Kasiu nie mam lustrzanki ani długiego obiektywu, to prosty aparat do pracy. Lepszy ma złodziej . Spróbuj na ręcznych ustawieniach robić zdjęcia, potraktuj to jak zabawę. Napisałam wcześniej, że poszłam na skróty i podglądnęłam ustawienia u innych we właściwościach. Ech to moje lenistwo .
No i fajną zabawę. Sama zobacz:
Będzie więcej niż hektar, ale do koszenia jest około tysiąc metrów przed domem i jakieś dwa i pół tysiąca za domem. Reszta to teren poza ogrodzeniem, w którym wykaszamy tylko ścieżki- tunele, aby dojść do lasku i rzeki.
Do koszenia mamy traktorek, zajmuje to dzień, czasem dwa. Wcześniej, zwykłą kosiarką -kilka dni.
Pomyślę o tulipankach botanicznych.
Jest spora różnica Filomeno, przede wszystkim kolory nie są przekłamane tak jak z automatu, no i ostrość lepsza. Muszę jeszcze nad tym popracować w wolnej chwili i się douczyć.
A Ty nie przesadzaj . Masz tak piękne rabaty i potrafisz wybrać takie ujęcia i światło, że zdjęcia z komórki pokazują doskonale mistrzostwo Twoich kompozycji. A dziećmi się nie przejmuj niech sobie stroją minki . Bierz aparat i próbuj, żaden kurs nie da tyle co praktyka i własne doświadczenia.
Gaurę zostaw na zimę tak jak jest, wiosną obetniesz krótko nad ziemią. Wstrzymasz się z pieleniem wkoło rośliny, siewki podobne są do rdestu. Jestem przekonana, że nawet te 3 roślinki dadzą spory samosiew. Też tak u mnie gaura zaczynała. A jak się zbuntuje, to wyślę Ci na wiosnę siewki. U mnie kiepska miejscami ziemia, więc latem część wybujałych sadzonek gaury obcięłam do połowy i wtedy ładnie zaczęła się krzewić .
Filomeno nie wiem czy moje zachwyty gaurą są przekonujące dla wszystkich, ale jest to bardzo wdzięczna i delikatna w budowie roślinka, kwitnie do mrozów i stanowi piękne dopełnienie każdej rabaty. Jej delikatny wygląd pasuje absolutnie do każdej rośliny i do róż i do traw . Tak samo jak dzika marchew, dla mnie absolutny ideał jeśli chodzi o urodę i budowę kwiatu no i te urzekające nasienniki. Od dawna się nią zachwycam.
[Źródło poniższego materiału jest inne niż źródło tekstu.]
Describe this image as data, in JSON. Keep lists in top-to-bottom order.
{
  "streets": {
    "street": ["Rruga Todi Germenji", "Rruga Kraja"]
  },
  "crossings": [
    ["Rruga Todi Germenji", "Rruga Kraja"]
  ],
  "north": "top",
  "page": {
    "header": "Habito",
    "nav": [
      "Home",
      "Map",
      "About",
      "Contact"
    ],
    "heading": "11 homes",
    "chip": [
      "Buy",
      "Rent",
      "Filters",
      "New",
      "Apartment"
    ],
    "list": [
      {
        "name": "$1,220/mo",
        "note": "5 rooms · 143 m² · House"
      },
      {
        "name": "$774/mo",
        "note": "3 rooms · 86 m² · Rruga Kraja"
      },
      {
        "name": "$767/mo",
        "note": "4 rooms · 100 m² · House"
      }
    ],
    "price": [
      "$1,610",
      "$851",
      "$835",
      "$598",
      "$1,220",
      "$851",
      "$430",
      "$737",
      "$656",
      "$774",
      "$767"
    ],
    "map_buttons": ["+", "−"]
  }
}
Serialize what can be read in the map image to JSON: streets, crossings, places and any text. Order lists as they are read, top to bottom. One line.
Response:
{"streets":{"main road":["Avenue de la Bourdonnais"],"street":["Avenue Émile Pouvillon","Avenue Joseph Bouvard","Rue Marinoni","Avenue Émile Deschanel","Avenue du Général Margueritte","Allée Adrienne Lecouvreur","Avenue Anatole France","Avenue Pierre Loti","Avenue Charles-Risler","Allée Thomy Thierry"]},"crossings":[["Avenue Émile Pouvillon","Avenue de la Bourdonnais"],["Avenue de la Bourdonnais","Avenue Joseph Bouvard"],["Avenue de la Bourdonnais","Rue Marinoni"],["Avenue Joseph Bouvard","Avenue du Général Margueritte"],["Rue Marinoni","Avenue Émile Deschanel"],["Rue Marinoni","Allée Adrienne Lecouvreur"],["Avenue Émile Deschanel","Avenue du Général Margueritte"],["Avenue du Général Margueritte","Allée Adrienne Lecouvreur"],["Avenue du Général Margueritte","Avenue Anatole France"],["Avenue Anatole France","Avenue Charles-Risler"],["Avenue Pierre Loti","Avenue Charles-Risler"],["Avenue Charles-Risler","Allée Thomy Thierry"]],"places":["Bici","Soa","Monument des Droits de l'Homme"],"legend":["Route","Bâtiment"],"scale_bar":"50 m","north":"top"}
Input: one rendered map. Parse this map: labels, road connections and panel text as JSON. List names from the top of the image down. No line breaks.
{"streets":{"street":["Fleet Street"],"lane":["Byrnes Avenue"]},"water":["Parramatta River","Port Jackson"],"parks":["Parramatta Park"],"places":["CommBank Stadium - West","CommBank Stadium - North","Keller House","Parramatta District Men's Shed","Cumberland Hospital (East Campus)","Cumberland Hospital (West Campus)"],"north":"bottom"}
Dziewczyny nadal usuwane są skutki nawałnicy między czasie były ulewne deszcze, pozalewane piwnice budynki gospodarcze.Czasu ciągle brakuje.W ogrodzie co nieco porobiłam na wjazdowej rabacie hortensje już rosną nie dostałam Phantoma w zamian posadziłam Polar Bear.Musi dostać obwódkę z żurawki.Na największej rabacie wyciepałam rozchodniki w ich miejsce posadziłam danicę i rozplenicę dokupiłam też jeżówek.
kilka zdjęć
donice dostały nowe nasadzenia
zmiana na rabacie mało widoczne na efekt pewnie będę musiała poczekać
frontowa robiona w zeszłym roku w tym już można oko na niej zawiesić muszę zrobić świeże zdjęcie bo róże pięknie kwitną
Jeszcze do zastanowienia się zostaje ten kawałek pod orzechem - jak tam poprowadzić linie, czy żwir powinien iść do samej altany czy wystarczy położyć płyty w trawniku itd.